------ Data ------
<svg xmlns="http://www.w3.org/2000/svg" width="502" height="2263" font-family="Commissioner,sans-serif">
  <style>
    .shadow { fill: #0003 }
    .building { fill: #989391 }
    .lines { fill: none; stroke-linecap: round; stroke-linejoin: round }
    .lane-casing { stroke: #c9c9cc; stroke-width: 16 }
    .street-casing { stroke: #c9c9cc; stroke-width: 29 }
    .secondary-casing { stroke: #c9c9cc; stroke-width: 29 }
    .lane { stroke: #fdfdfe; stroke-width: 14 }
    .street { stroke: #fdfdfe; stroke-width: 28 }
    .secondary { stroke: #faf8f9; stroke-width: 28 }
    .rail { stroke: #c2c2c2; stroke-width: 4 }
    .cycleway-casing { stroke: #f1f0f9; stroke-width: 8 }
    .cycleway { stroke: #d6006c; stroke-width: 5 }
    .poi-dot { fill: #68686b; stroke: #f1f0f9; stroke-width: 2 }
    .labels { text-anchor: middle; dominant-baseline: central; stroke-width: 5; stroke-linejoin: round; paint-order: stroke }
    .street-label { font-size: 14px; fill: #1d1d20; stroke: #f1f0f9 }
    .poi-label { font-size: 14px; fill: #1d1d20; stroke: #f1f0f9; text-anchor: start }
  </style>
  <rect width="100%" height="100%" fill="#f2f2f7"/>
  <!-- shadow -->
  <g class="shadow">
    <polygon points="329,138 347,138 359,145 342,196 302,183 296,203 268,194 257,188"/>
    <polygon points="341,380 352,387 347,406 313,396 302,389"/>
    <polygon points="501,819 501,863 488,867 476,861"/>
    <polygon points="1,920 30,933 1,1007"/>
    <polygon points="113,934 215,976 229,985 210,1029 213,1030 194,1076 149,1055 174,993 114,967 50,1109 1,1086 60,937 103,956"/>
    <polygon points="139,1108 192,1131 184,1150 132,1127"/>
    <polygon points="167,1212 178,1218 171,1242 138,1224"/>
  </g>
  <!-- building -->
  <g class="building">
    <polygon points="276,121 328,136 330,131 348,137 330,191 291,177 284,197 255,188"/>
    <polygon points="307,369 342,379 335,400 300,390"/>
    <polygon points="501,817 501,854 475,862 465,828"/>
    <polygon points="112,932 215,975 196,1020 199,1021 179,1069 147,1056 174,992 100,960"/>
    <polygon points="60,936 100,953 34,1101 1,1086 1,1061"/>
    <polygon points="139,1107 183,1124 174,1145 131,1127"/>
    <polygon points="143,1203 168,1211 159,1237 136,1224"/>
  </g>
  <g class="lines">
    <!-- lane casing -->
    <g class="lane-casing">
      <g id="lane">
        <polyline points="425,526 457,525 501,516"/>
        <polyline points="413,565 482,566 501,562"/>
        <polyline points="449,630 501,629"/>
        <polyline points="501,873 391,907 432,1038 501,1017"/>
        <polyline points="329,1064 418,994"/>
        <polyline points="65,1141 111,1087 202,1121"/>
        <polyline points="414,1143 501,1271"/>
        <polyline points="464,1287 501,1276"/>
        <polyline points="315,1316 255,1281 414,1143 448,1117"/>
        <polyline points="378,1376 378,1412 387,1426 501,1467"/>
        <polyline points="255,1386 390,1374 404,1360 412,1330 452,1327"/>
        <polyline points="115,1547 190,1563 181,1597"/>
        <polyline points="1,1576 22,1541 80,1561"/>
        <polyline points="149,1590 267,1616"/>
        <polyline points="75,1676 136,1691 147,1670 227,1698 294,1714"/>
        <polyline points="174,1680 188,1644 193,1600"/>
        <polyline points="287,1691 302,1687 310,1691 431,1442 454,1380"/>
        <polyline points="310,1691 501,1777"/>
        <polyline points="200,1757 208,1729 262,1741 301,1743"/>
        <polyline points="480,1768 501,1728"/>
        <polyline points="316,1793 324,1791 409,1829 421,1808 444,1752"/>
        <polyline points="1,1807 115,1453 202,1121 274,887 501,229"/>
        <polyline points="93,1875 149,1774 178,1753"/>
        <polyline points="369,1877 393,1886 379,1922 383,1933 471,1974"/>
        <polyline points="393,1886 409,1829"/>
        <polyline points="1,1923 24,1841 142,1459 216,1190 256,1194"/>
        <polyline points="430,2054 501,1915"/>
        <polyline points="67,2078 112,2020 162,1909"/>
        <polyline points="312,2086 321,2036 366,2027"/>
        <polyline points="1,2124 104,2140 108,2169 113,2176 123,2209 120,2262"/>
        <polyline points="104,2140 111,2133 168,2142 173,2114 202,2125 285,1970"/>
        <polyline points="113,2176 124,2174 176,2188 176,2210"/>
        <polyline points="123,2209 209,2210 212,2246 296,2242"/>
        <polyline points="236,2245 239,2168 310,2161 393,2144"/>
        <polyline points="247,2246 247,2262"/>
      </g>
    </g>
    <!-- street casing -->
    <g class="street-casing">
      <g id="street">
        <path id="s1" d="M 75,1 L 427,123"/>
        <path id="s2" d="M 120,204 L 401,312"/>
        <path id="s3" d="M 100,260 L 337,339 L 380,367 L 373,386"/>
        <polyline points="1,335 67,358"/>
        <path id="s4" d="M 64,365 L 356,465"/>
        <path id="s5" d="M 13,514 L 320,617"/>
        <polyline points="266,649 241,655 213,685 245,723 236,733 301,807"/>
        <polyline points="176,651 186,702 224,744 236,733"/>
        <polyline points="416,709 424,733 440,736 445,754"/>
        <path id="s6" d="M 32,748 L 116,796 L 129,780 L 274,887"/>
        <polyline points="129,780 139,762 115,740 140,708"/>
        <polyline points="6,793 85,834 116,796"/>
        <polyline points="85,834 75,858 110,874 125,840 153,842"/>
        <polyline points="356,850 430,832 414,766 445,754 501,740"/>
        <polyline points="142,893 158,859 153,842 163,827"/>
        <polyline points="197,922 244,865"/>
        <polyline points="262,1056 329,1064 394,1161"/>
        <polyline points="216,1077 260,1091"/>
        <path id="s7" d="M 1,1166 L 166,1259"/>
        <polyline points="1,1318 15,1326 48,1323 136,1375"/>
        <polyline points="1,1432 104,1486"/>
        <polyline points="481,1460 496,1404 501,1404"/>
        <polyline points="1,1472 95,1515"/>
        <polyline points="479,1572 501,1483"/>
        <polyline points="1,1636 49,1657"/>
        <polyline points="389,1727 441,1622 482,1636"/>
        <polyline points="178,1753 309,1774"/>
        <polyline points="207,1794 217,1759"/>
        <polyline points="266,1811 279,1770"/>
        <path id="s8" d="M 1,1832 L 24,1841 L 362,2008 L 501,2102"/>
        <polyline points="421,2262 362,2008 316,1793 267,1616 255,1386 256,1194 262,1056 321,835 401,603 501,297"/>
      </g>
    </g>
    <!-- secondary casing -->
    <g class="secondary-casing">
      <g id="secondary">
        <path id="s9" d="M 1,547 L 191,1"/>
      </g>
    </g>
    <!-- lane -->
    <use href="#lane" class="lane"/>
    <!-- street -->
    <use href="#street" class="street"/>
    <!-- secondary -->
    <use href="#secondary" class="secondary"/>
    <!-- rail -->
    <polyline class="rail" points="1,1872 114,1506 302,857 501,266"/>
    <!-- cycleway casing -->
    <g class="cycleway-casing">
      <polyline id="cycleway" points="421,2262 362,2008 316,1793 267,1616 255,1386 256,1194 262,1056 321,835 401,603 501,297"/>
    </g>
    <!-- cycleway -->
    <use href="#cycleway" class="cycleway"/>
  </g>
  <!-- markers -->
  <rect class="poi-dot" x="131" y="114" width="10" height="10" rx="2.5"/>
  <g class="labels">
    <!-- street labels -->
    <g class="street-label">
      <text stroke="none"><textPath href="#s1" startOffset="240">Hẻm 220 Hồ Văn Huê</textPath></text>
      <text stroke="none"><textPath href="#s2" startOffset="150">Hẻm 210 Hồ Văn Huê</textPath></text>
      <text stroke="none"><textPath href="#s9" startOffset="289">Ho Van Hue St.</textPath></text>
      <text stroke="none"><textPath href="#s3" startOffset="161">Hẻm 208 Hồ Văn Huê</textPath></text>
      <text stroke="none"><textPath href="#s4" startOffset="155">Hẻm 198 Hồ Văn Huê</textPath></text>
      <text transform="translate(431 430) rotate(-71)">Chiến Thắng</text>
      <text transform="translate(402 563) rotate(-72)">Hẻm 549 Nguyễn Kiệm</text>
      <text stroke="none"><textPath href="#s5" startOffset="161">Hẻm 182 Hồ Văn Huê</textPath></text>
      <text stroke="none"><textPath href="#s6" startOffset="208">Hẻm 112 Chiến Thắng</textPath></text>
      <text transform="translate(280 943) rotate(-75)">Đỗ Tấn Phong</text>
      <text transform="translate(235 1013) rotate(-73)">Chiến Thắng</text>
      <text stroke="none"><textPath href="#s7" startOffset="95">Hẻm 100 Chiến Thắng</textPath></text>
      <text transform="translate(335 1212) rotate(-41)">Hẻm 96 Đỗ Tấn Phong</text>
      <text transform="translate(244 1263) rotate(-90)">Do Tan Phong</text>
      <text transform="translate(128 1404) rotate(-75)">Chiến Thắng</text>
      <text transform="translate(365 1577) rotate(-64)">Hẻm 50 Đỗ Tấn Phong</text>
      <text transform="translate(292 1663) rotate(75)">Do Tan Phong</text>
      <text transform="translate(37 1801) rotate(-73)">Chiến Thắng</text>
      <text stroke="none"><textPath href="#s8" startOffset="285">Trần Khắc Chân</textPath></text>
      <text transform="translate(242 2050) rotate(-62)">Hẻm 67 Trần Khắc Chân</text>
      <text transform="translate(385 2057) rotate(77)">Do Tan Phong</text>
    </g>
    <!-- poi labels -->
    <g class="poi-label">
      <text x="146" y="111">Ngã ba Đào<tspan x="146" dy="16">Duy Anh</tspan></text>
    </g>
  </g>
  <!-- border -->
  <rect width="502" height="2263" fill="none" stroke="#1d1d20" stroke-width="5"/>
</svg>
------
------ Data ------
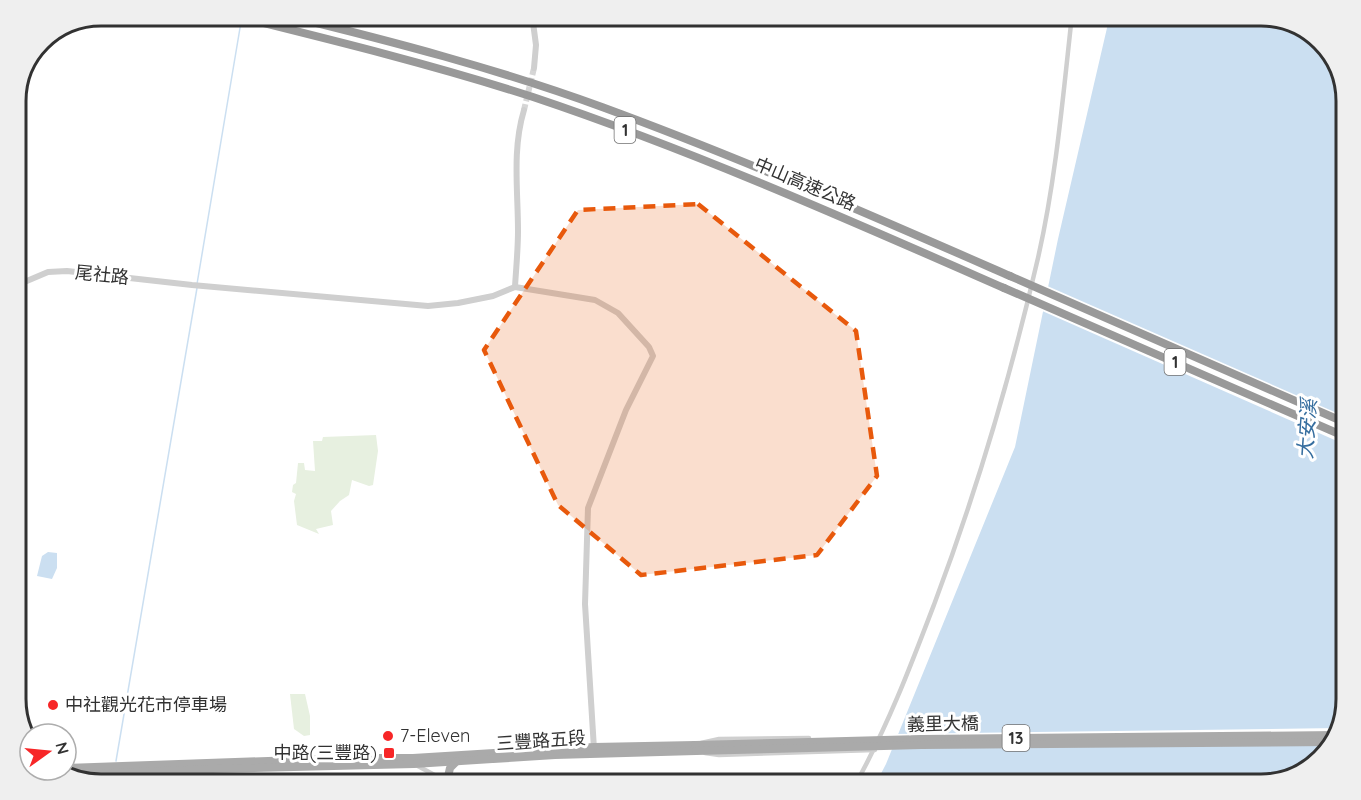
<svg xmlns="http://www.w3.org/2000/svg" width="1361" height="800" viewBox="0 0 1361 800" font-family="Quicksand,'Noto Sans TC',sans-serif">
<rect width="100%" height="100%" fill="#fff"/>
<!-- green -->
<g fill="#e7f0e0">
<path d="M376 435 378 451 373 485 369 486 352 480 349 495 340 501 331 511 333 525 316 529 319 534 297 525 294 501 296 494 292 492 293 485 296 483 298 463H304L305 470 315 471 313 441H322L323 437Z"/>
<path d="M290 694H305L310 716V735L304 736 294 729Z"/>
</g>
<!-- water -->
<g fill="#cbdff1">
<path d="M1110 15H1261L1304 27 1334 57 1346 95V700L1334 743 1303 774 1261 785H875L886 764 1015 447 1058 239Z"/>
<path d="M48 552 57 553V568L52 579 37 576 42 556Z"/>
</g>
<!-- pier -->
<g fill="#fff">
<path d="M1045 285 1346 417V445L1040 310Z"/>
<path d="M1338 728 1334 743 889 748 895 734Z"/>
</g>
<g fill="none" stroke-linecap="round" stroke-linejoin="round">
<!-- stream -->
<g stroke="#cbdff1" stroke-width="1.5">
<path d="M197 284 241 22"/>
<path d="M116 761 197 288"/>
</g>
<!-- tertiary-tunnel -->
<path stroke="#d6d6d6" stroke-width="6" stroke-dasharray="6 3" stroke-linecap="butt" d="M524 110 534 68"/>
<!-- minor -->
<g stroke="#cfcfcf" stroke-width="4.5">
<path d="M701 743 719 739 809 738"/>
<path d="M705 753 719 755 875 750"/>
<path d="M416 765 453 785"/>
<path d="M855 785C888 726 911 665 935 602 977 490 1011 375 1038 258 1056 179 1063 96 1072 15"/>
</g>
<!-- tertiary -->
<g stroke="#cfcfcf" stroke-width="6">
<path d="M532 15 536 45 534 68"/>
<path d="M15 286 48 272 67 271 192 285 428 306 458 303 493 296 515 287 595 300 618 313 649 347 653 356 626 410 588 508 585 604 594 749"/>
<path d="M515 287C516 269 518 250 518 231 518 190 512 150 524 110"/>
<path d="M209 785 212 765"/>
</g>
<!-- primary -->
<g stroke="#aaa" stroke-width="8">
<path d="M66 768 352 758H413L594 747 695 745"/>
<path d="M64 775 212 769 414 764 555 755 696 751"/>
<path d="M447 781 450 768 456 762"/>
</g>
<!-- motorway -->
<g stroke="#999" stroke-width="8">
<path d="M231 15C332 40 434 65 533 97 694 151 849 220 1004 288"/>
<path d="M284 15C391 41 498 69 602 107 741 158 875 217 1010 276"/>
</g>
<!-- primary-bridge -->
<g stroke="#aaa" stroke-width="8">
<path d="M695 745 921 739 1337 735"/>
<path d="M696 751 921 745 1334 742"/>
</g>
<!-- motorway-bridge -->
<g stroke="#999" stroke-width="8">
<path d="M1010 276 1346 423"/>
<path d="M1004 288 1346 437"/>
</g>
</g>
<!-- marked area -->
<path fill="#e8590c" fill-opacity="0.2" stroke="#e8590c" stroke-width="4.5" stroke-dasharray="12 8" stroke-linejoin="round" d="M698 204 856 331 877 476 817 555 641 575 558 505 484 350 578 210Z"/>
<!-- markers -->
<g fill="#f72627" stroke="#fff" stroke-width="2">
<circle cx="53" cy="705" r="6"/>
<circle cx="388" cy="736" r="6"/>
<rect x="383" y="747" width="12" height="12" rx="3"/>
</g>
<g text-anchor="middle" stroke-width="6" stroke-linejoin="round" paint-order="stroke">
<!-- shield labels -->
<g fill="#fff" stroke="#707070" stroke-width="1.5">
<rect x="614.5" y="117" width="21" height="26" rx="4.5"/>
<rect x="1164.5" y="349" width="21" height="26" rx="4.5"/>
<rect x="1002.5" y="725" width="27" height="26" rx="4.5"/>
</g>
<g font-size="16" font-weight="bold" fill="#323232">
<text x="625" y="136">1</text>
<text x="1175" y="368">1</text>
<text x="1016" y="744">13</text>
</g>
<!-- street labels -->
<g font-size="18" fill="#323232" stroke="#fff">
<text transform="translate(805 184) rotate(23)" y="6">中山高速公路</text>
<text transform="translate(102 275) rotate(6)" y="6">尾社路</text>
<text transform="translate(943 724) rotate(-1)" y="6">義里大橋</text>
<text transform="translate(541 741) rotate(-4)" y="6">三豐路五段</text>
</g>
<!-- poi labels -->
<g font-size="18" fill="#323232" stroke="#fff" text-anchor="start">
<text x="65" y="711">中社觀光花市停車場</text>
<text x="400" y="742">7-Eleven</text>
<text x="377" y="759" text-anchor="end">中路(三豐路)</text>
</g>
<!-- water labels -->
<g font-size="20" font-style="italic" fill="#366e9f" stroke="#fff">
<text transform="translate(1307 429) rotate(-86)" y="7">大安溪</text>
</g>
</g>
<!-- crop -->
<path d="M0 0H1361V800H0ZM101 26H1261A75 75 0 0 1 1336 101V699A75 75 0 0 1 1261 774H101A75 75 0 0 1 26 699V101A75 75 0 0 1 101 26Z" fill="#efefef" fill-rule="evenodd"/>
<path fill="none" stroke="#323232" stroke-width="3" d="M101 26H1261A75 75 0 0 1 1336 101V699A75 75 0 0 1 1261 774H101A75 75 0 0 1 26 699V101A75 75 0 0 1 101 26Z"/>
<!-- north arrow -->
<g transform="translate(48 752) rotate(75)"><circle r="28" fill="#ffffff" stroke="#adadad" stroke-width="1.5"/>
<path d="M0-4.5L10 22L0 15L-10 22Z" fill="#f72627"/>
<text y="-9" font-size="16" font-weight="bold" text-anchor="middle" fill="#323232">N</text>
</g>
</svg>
------
* _Work request_
Could you copy every line in the records that holds "weight"?

* _Expected output_
<g font-size="16" font-weight="bold" fill="#323232">
<text y="-9" font-size="16" font-weight="bold" text-anchor="middle" fill="#323232">N</text>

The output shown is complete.